LU: How long does it take to come up with designs?
TR: Generally not as long as you think. I actually have two parts to the line. Butch Diva is more of the one-of-a-kind, avant-garde pieces—jackets and unique pieces made from cotton and other fabrics. Those take longer. Spandex & Chaos is the line that I’m pushing right now. Because I work primarily with spandex, it’s pretty easy. It’s not as intricate as other pieces since they’re primarily leggings, jumpsuits, dresses, high-waist shorts. The patterns come ready and I just add my details. I can come up with a concept and complete in like 30-60 minutes. For the online pieces that can be mass produced, I use a factory in New York City Garment District so I have control over the production process.

LU: How did you team up with Patra?
TR: Really and truly, I just put it in the Universe. I’ve always been a fan of her. I’m really into dancehall culture. I love watching Dancehall Queen competitions and the movie — the idea of going to a seamstress to get your clothes made has always been cool to me. I’ve loved her since “Queen of the Pack” days—the era is such an inspiration. I had a client of mine that mention[ed] she knew her, but I didn’t take it too seriously. I was cleaning out my studio and had just left when I got a phone call from that same client who said Patra was in town and looking for something to wear for her BB Kings performance the same night and she didn’t have anything to wear. I still didn’t completely believe her, but I went back to the studio and an hour later she shows up at my door. I was in complete shock that this woman that I’ve admired for so long, now I’m actually designing a jumpsuit her for a show. She was so humble and down to earth, but definitely the “Queen.” She said, “Where have you been all my life?” It was a perfect fit and with her re-launching her career she definitely wanted something that fit her image. I was blessed to have her come in. So she’s become the official spokesperson for Butch Diva, she’ll be wearing the clothes in her upcoming promotional shoots and upcoming performances.

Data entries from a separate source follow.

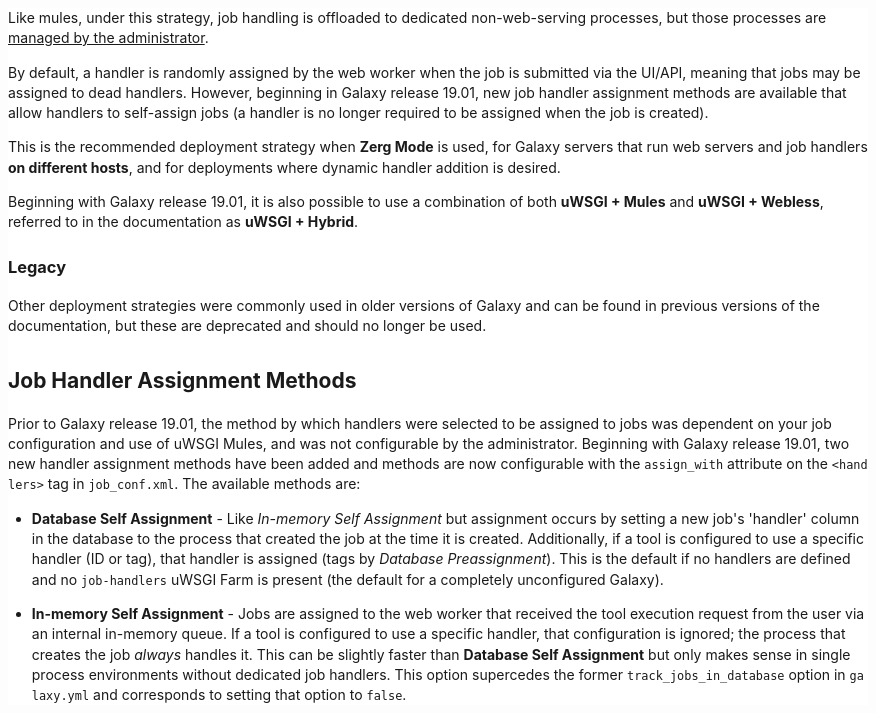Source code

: Like mules, under this strategy, job handling is offloaded to dedicated non-web-serving processes, but those processes
are [managed by the administrator](#starting-and-stopping).

By default, a handler is randomly assigned by the web worker when the job is submitted via the UI/API, meaning that jobs
may be assigned to dead handlers. However, beginning in Galaxy release 19.01, new job handler assignment methods are
available that allow handlers to self-assign jobs (a handler is no longer required to be assigned when the job is
created).

This is the recommended deployment strategy when **Zerg Mode** is used, for Galaxy servers that run web servers and
job handlers **on different hosts**, and for deployments where dynamic handler addition is desired.

Beginning with Galaxy release 19.01, it is also possible to use a combination of both **uWSGI + Mules** and **uWSGI +
Webless**, referred to in the documentation as **uWSGI + Hybrid**.

### Legacy

Other deployment strategies were commonly used in older versions of Galaxy and can be found in previous versions of the
documentation, but these are deprecated and should no longer be used.

## Job Handler Assignment Methods

Prior to Galaxy release 19.01, the method by which handlers were selected to be assigned to jobs was dependent on your
job configuration and use of uWSGI Mules, and was not configurable by the administrator.  Beginning with Galaxy release
19.01, two new handler assignment methods have been added and methods are now configurable with the `assign_with`
attribute on the `<handlers>` tag in `job_conf.xml`.  The available methods are:

- **Database Self Assignment** - Like *In-memory Self Assignment* but assignment occurs by setting a new job's 'handler'
  column in the database to the process that created the job at the time it is created. Additionally, if a tool is
  configured to use a specific handler (ID or tag), that handler is assigned (tags by *Database Preassignment*). This is
  the default if no handlers are defined and no `job-handlers` uWSGI Farm is present (the default for a completely
  unconfigured Galaxy).

- **In-memory Self Assignment** - Jobs are assigned to the web worker that received the tool execution request from the
  user via an internal in-memory queue. If a tool is configured to use a specific handler, that configuration is
  ignored; the process that creates the job *always* handles it. This can be slightly faster than **Database Self
  Assignment** but only makes sense in single process environments without dedicated job handlers. This option
  supercedes the former `track_jobs_in_database` option in `galaxy.yml` and corresponds to setting that option to
  `false`.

LU: What’s the future for Butch Diva?
TR: Primarily do[ing] custom designs, that drives the business. But I have some great timeless pieces for the online store, I definitely want to update it more often and create more pieces that can sell online. I’m looking to get into more boutiques. I just came back from France and London to see what the market was like out there, to see about getting in a few boutiques there. I have quite a few international clients but wanted to see what it was like. I definitely want to have a Butch Diva store. That is coming next, hopefully by next year. Timing is everything. I’m a one-woman show so I need to expand and keep growing as an emerging brand.